I'm afraid the whole process was just a bit overwhelming to me.  So I didn't get any pictures during the process.  I will try it again sometime soon and get pictures.  But for now you will have to be satisfied with my description and with finished pictures. 

I used my normal soap recipe.  It is a good recipe and usually moves slow enough, as long as I don't add a fast moving fragrance oil.  Floral fragrance oils are notorious for moving fast and seizing.  So I decided to make a solid colored slab and to fragrance it with a nice Lilac fragrance oil.  I soaped cool, with only a slight water discount, and I poured at thin trace.  It only barely starting ricing, and stayed pretty smooth.  I used Lilacs in Bloom from WSP.  It smells soooo good!!  I love lilacs!  And it is pretty realistic fragrance oil, at least out of the bottle it is.  We will see if it holds in soap.  So far, now three days old, the soap still smells amazing!

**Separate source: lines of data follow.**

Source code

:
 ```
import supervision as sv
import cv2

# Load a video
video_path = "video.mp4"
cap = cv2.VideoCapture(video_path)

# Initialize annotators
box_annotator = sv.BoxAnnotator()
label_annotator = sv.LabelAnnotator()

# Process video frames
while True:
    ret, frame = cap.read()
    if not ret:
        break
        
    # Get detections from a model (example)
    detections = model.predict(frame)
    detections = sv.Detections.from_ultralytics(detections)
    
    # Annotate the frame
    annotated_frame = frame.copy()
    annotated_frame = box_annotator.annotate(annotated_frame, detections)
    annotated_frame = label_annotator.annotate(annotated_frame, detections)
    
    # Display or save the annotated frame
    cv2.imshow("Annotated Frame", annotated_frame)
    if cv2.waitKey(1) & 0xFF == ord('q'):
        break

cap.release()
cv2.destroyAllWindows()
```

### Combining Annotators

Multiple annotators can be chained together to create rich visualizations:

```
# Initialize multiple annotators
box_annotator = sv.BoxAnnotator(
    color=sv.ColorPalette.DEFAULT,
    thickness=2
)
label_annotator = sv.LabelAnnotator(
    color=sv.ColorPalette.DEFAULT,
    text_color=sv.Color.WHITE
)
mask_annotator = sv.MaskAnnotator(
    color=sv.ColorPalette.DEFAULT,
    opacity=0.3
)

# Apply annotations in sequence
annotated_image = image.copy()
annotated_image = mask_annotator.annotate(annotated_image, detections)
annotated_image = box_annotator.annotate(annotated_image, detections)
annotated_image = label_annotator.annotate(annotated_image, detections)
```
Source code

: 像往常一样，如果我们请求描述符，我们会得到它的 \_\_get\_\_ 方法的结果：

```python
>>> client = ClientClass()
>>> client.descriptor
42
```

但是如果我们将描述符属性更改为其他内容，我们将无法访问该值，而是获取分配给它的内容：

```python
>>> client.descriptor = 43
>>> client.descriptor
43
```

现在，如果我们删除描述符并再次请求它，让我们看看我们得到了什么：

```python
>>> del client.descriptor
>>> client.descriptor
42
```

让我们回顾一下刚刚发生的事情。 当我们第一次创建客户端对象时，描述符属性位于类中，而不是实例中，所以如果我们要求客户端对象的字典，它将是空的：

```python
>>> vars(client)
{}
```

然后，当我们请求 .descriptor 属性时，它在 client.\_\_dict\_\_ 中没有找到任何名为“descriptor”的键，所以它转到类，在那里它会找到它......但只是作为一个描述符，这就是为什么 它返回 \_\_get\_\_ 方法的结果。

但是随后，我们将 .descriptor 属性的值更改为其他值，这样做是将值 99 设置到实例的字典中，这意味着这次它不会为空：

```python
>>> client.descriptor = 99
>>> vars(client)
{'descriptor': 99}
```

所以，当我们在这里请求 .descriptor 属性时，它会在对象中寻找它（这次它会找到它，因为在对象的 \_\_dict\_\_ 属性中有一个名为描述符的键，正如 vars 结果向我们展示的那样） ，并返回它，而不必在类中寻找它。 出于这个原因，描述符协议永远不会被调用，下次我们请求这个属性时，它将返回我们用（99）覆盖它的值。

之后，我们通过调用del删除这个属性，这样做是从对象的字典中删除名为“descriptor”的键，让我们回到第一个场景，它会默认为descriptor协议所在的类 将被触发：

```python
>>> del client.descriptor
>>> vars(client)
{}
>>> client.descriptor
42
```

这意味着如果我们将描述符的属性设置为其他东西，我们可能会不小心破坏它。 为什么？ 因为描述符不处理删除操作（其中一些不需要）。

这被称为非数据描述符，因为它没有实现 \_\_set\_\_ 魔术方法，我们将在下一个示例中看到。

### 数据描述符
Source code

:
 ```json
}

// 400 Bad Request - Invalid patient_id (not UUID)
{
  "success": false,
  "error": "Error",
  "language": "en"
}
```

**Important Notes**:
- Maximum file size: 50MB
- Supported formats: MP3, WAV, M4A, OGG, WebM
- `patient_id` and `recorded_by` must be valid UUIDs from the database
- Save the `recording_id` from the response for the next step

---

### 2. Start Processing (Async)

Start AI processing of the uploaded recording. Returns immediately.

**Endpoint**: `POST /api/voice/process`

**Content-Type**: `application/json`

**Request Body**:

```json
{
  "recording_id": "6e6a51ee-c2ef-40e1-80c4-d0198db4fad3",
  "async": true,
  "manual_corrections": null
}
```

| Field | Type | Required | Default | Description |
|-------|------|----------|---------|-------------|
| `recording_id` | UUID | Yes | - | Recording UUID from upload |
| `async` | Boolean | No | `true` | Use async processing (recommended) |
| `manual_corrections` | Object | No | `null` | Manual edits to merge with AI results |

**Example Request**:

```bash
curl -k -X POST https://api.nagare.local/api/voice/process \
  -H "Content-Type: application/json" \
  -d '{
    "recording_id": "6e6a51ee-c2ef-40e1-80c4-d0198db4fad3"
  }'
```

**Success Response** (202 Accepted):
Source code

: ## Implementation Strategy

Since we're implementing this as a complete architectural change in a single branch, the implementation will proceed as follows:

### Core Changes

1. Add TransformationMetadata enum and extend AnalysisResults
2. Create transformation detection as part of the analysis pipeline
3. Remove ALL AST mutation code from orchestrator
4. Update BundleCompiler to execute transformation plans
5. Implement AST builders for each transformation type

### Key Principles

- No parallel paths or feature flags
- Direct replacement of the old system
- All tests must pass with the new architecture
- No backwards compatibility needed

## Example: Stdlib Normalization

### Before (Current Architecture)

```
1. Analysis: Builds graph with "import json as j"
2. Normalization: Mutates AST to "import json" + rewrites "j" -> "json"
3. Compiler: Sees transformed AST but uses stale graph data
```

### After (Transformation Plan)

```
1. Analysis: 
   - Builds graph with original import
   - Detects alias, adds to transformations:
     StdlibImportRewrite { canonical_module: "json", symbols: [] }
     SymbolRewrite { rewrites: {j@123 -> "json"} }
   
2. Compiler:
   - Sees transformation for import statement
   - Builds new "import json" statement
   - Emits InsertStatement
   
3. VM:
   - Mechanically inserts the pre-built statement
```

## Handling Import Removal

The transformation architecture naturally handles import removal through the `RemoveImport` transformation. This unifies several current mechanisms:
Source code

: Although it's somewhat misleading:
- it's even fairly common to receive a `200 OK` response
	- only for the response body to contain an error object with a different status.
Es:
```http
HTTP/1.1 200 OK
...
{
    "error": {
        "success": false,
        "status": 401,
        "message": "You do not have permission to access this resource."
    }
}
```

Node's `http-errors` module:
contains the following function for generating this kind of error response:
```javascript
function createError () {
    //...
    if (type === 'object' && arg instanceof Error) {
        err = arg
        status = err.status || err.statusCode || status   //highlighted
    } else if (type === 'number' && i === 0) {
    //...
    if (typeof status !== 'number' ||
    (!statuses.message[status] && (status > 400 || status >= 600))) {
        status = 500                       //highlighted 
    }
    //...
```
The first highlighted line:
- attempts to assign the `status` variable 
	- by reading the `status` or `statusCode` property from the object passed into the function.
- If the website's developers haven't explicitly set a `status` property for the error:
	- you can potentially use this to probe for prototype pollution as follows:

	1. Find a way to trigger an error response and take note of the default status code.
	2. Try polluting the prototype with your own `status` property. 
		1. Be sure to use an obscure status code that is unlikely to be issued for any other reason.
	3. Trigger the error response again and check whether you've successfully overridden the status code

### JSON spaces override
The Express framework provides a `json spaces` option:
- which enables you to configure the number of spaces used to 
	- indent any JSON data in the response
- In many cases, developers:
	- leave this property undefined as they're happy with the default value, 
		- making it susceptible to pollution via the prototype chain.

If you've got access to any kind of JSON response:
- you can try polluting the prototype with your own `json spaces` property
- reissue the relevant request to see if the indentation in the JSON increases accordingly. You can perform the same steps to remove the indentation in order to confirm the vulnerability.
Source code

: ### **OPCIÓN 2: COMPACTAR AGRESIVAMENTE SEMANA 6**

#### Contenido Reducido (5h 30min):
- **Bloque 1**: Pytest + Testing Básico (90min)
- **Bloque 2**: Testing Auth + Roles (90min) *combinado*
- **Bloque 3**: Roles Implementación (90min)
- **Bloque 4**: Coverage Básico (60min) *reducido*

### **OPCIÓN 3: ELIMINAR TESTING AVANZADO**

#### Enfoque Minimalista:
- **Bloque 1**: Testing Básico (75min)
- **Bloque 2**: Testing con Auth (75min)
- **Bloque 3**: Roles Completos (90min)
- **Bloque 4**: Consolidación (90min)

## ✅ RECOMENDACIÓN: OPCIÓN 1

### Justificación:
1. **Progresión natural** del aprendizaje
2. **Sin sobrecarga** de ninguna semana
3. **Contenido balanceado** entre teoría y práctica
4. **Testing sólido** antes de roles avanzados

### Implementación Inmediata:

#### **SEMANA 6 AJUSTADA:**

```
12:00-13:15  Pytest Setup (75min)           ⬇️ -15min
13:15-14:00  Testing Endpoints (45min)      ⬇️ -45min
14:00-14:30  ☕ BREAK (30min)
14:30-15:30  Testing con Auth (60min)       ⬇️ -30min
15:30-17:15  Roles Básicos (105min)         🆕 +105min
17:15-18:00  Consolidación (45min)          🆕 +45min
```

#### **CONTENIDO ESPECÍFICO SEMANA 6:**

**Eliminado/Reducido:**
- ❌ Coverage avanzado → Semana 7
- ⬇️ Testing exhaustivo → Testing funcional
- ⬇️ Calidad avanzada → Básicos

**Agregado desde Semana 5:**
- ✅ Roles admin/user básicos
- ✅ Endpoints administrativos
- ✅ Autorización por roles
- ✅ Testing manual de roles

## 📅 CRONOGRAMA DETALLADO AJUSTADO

I left the soap unscented for the blossoms and leaves.  I didn't want to risk it seizing on me.  The base slab has enough fragrance to make the blossoms smell really nice.  For the blossoms, I used a large condiment bottle, and just did a bunch of dots in two different colors of purple.  I was hoping the two colors would add a bit more dimension to the flowers.  For the leaves I used a leaf tip in the corner of a large Ziploc bag.  Making leaves was actually pretty fun!  I got better as I went along.  So some of my leaves were better than others.   But all together I think they look nice.